# Civil PM



## marsuconn (Oct 4, 2010)

Hi,

Can anybody recommend a good preparation book for Civil PM exam?

Thanks,


----------



## STEEL MAN (Oct 18, 2010)

CERM good book for Civil PM.


----------



## marsuconn (Oct 20, 2010)

STEEL MAN said:


> CERM good book for Civil PM.


Thanks, SteelMan. Did you mean Civil Engineering Reference Manual for PE Exam by Lindeburg? Is it worth studying this book for FE exam?


----------



## misafir (Nov 2, 2010)

marsuconn said:


> STEEL MAN said:
> 
> 
> > CERM good book for Civil PM.
> ...


Because of the hype, I have both the FERM and the CERM. I think CERM doesn't worth studying for both exams. I have never been able to find a good use of these books.

But I guess it is good tool for NCEES to baffle examinees; during my PE exam CERM left me empty handed on several basic concepts that I needed to dig deeper into codes.

I would recommend Mechanics of Materials by Hibbeler, (any version)

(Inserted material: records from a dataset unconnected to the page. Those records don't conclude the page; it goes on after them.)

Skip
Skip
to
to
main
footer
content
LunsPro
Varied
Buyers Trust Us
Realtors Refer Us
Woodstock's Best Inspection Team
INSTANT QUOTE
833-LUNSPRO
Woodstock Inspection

This book helped me more than I could imagine. FE Civil, PE Morning, PE Afternoon. I can easily assert that by studying this book you'll cover 30% on both FE and PE.


----------



## Callan74 (Dec 19, 2010)

#1 reference to know inside and out is the supplied reference book....also good study material is the NCEES practice exam. Can't stress how useful knowing every inch of the reference book is....


----------